In another excellent NFC Times article (hat tip!), the costs for card payment credential storage on an Isis-managed NFC smartphone are discussed. And they aren’t cheap. At $5 per year per card, that is significantly more expensive per account than a standard card which the issuer has to provide as well. The Isis proposition to the issuer is, of course, that their customers are headed to an all mobile payments world with tap-and-go payments at the center of that activity and if the issuer wants to see transactions from that new world, it better get on board. The issuers are balking at the price.

Another intriguing item from the article is the news that Isis is only about NFC-based proximity payments. Individual mobile operators plan to charge for access to the NFC facility for non-payment activities such as physical access.

The roughly $5-per-year fee sources say Isis is quoting issuers only apply to payment and related services.

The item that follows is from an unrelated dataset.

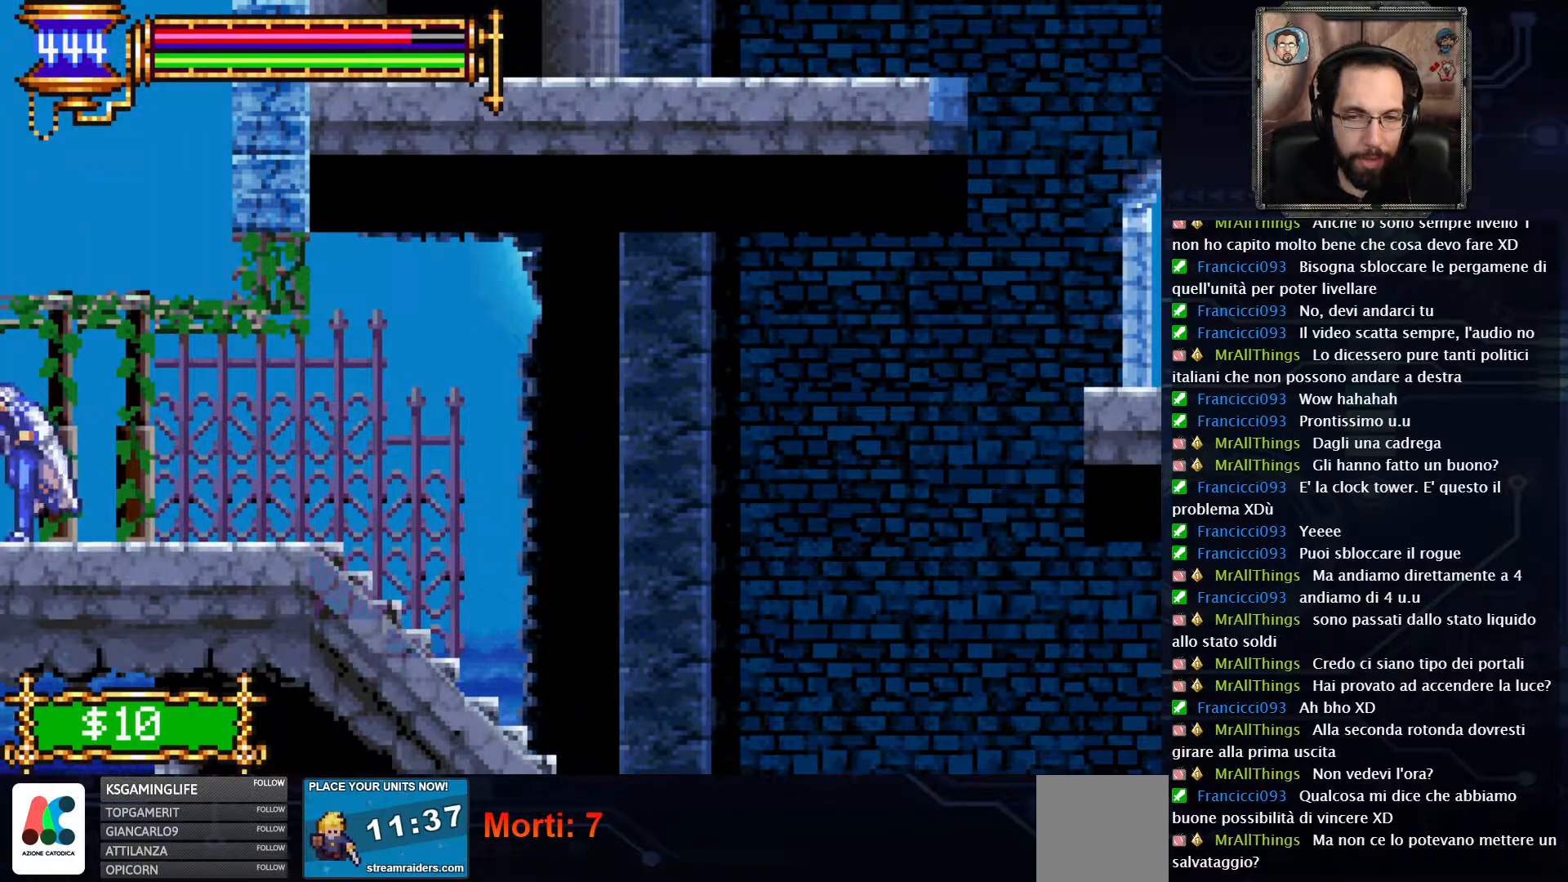
{"buttons": ["DPAD_LEFT"], "left_stick": "center", "right_stick": "center", "events": []}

Other service providers would do business with the individual Isis telcos directly and would have to pay the telcos fees to access their NFC SIMs.

Verizon, AT&T and possibly T-Mobile are preparing to recruit their own TSMs to handle nonpayment applications, NFC Times has learned.

These applications would include access control, transit and other secure applications. For example, Verizon could enable hotel keys or corporate badges to be downloaded to its NFC SIMs. The applications may or may not be part of the Isis wallets the carriers roll out.

The split between payment and nonpayment applications was planned and the fact individual Isis telcos are seeking to hire their own TSMs doesn’t mean they are less committed to Isis, sources working on the project told NFC Times.

“Isis’ mandate is NFC payments at the point of sale,” said one source. “That puts them in a box. Their investors, AT&T and Verizon, are definitely looking at monetizing that secure element in nonpayment.”

Hopefully, those TSMs for non-payment applications will work together to provide a single interface and a single cost model. If each enterprise has to work with three or four mobile operators NFC will move to irrelevancy pretty quickly simply because the provisioning and business relationship management will be too complex. For a hotel clerk to issue an access card to an app on the phone, it must be as simple as getting the guest’s mobile number and entering a room number. For that to happen, the application integration has to be easy, too.

The NFC ecosystem is fraught with proprietary approaches and individual business requirements. Pushing credentials of any sort to mobile devices via TSM is no simple task. Compared that with a simpler, alternative approach that connects a single credential (the mobile device itself) to cloud-based services that handle the payment and other functions. With so many parties wanting in on the NFC Land Grab, we will not be at all surprised to see many enterprises looking for ways around the complexity.